Directive a
Convert the listing below into a Markdown table with the columns n and Line, starting at the first line of the listing and going on through the line that contains "and Test 8.". Number each row, skip blank lines, and leave the pictures out of your answer.

Page extract

In [35]:
from pyspark.sql import SparkSession
spark = (
    SparkSession.builder
    .appName("big-data-project-analysis")
    .config("spark.driver.extraJavaOptions", "-Djava.security.manager=allow")
    .config("spark.executor.extraJavaOptions", "-Djava.security.manager=allow")
    .getOrCreate()
)

### Load reviews data

This section loads the three pre-split grocery review CSV files into a single Spark DataFrame for analysis.


In [36]:
from pyspark.sql import SparkSession
import pyspark.sql.functions as F
spark = (
    SparkSession.builder
    .appName("big-data-project-analysis")
    .config("spark.driver.extraJavaOptions", "-Djava.security.manager=allow")
    .config("spark.executor.extraJavaOptions", "-Djava.security.manager=allow")

Records for the exercise

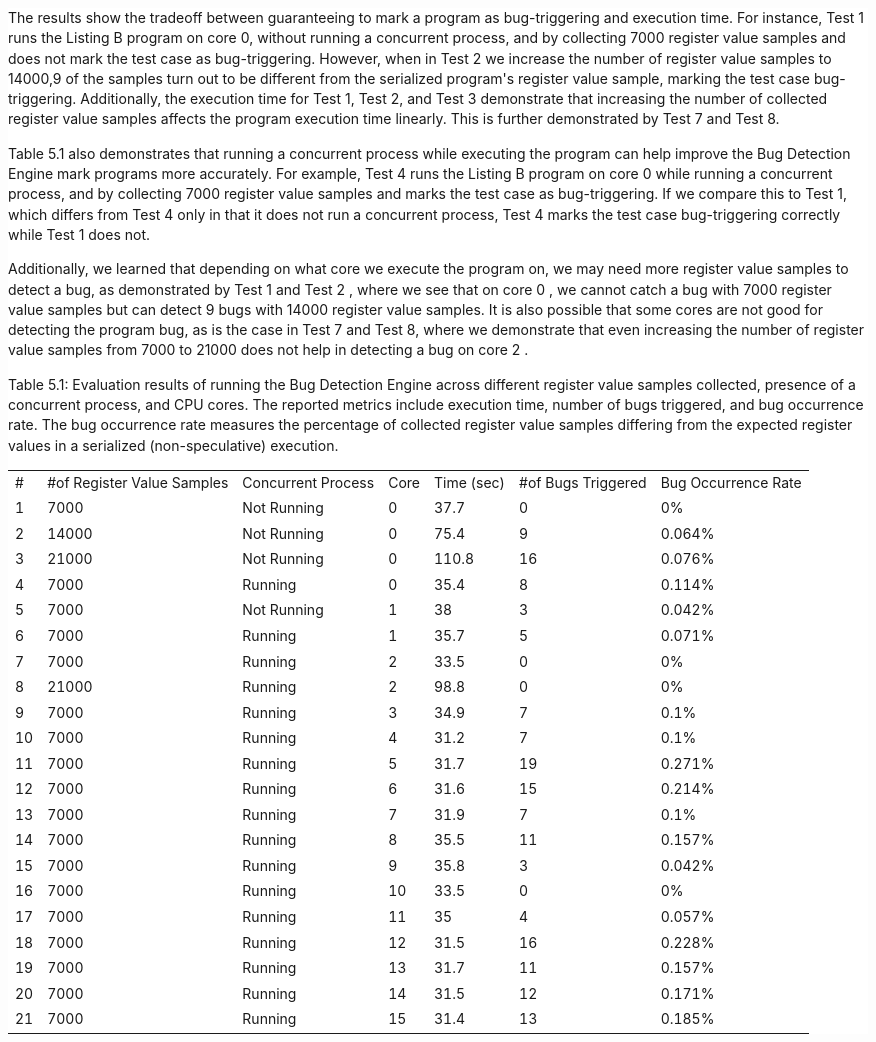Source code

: The results show the tradeoff between guaranteeing to mark a program as bug-triggering and execution time. For instance, Test 1 runs the Listing B program on core 0, without running a concurrent process, and by collecting 7000 register value samples and does not mark the test case as bug-triggering. However, when in Test 2 we increase the number of register value samples to 14000,9 of the samples turn out to be different from the serialized program's register value sample, marking the test case bug-triggering. Additionally, the execution time for Test 1, Test 2, and Test 3 demonstrate that increasing the number of collected register value samples affects the program execution time linearly. This is further demonstrated by Test 7 and Test 8.

Table 5.1 also demonstrates that running a concurrent process while executing the program can help improve the Bug Detection Engine mark programs more accurately. For example, Test 4 runs the Listing B program on core 0 while running a concurrent process, and by collecting 7000 register value samples and marks the test case as bug-triggering. If we compare this to Test 1, which differs from Test 4 only in that it does not run a concurrent process, Test 4 marks the test case bug-triggering correctly while Test 1 does not.

Additionally, we learned that depending on what core we execute the program on, we may need more register value samples to detect a bug, as demonstrated by Test 1 and Test 2 , where we see that on core 0 , we cannot catch a bug with 7000 register value samples but can detect 9 bugs with 14000 register value samples. It is also possible that some cores are not good for detecting the program bug, as is the case in Test 7 and Test 8, where we demonstrate that even increasing the number of register value samples from 7000 to 21000 does not help in detecting a bug on core 2 .

Table 5.1: Evaluation results of running the Bug Detection Engine across different register value samples collected, presence of a concurrent process, and CPU cores. The reported metrics include execution time, number of bugs triggered, and bug occurrence rate. The bug occurrence rate measures the percentage of collected register value samples differing from the expected register values in a serialized (non-speculative) execution.

<table><tr><td>#</td><td>#of Register Value Samples</td><td>Concurrent Process</td><td>Core</td><td>Time (sec)</td><td>#of Bugs Triggered</td><td>Bug Occurrence Rate</td></tr><tr><td>1</td><td>7000</td><td>Not Running</td><td>0</td><td>37.7</td><td>0</td><td>0%</td></tr><tr><td>2</td><td>14000</td><td>Not Running</td><td>0</td><td>75.4</td><td>9</td><td>0.064%</td></tr><tr><td>3</td><td>21000</td><td>Not Running</td><td>0</td><td>110.8</td><td>16</td><td>0.076%</td></tr><tr><td>4</td><td>7000</td><td>Running</td><td>0</td><td>35.4</td><td>8</td><td>0.114%</td></tr><tr><td>5</td><td>7000</td><td>Not Running</td><td>1</td><td>38</td><td>3</td><td>0.042%</td></tr><tr><td>6</td><td>7000</td><td>Running</td><td>1</td><td>35.7</td><td>5</td><td>0.071%</td></tr><tr><td>7</td><td>7000</td><td>Running</td><td>2</td><td>33.5</td><td>0</td><td>0%</td></tr><tr><td>8</td><td>21000</td><td>Running</td><td>2</td><td>98.8</td><td>0</td><td>0%</td></tr><tr><td>9</td><td>7000</td><td>Running</td><td>3</td><td>34.9</td><td>7</td><td>0.1%</td></tr><tr><td>10</td><td>7000</td><td>Running</td><td>4</td><td>31.2</td><td>7</td><td>0.1%</td></tr><tr><td>11</td><td>7000</td><td>Running</td><td>5</td><td>31.7</td><td>19</td><td>0.271%</td></tr><tr><td>12</td><td>7000</td><td>Running</td><td>6</td><td>31.6</td><td>15</td><td>0.214%</td></tr><tr><td>13</td><td>7000</td><td>Running</td><td>7</td><td>31.9</td><td>7</td><td>0.1%</td></tr><tr><td>14</td><td>7000</td><td>Running</td><td>8</td><td>35.5</td><td>11</td><td>0.157%</td></tr><tr><td>15</td><td>7000</td><td>Running</td><td>9</td><td>35.8</td><td>3</td><td>0.042%</td></tr><tr><td>16</td><td>7000</td><td>Running</td><td>10</td><td>33.5</td><td>0</td><td>0%</td></tr><tr><td>17</td><td>7000</td><td>Running</td><td>11</td><td>35</td><td>4</td><td>0.057%</td></tr><tr><td>18</td><td>7000</td><td>Running</td><td>12</td><td>31.5</td><td>16</td><td>0.228%</td></tr><tr><td>19</td><td>7000</td><td>Running</td><td>13</td><td>31.7</td><td>11</td><td>0.157%</td></tr><tr><td>20</td><td>7000</td><td>Running</td><td>14</td><td>31.5</td><td>12</td><td>0.171%</td></tr><tr><td>21</td><td>7000</td><td>Running</td><td>15</td><td>31.4</td><td>13</td><td>0.185%</td></tr></table>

Directive b
Answer these from the PySpark notebook extract above:
(i) What app name is given to the Spark session?
(ii) How many grocery review CSV files does the "Load reviews data" section load?
(iii) Under what alias is pyspark.sql.functions imported?

Response box a
| n | Line |
|---|---|
| 1 | Source code |
| 2 | : The results show the tradeoff between guaranteeing to mark a program as bug-triggering and execution time. For instance, Test 1 runs the Listing B program on core 0, without running a concurrent process, and by collecting 7000 register value samples and does not mark the test case as bug-triggering. However, when in Test 2 we increase the number of register value samples to 14000,9 of the samples turn out to be different from the serialized program's register value sample, marking the test case bug-triggering. Additionally, the execution time for Test 1, Test 2, and Test 3 demonstrate that increasing the number of collected register value samples affects the program execution time linearly. This is further demonstrated by Test 7 and Test 8. |

Response box b
(i) big-data-project-analysis
(ii) Three
(iii) F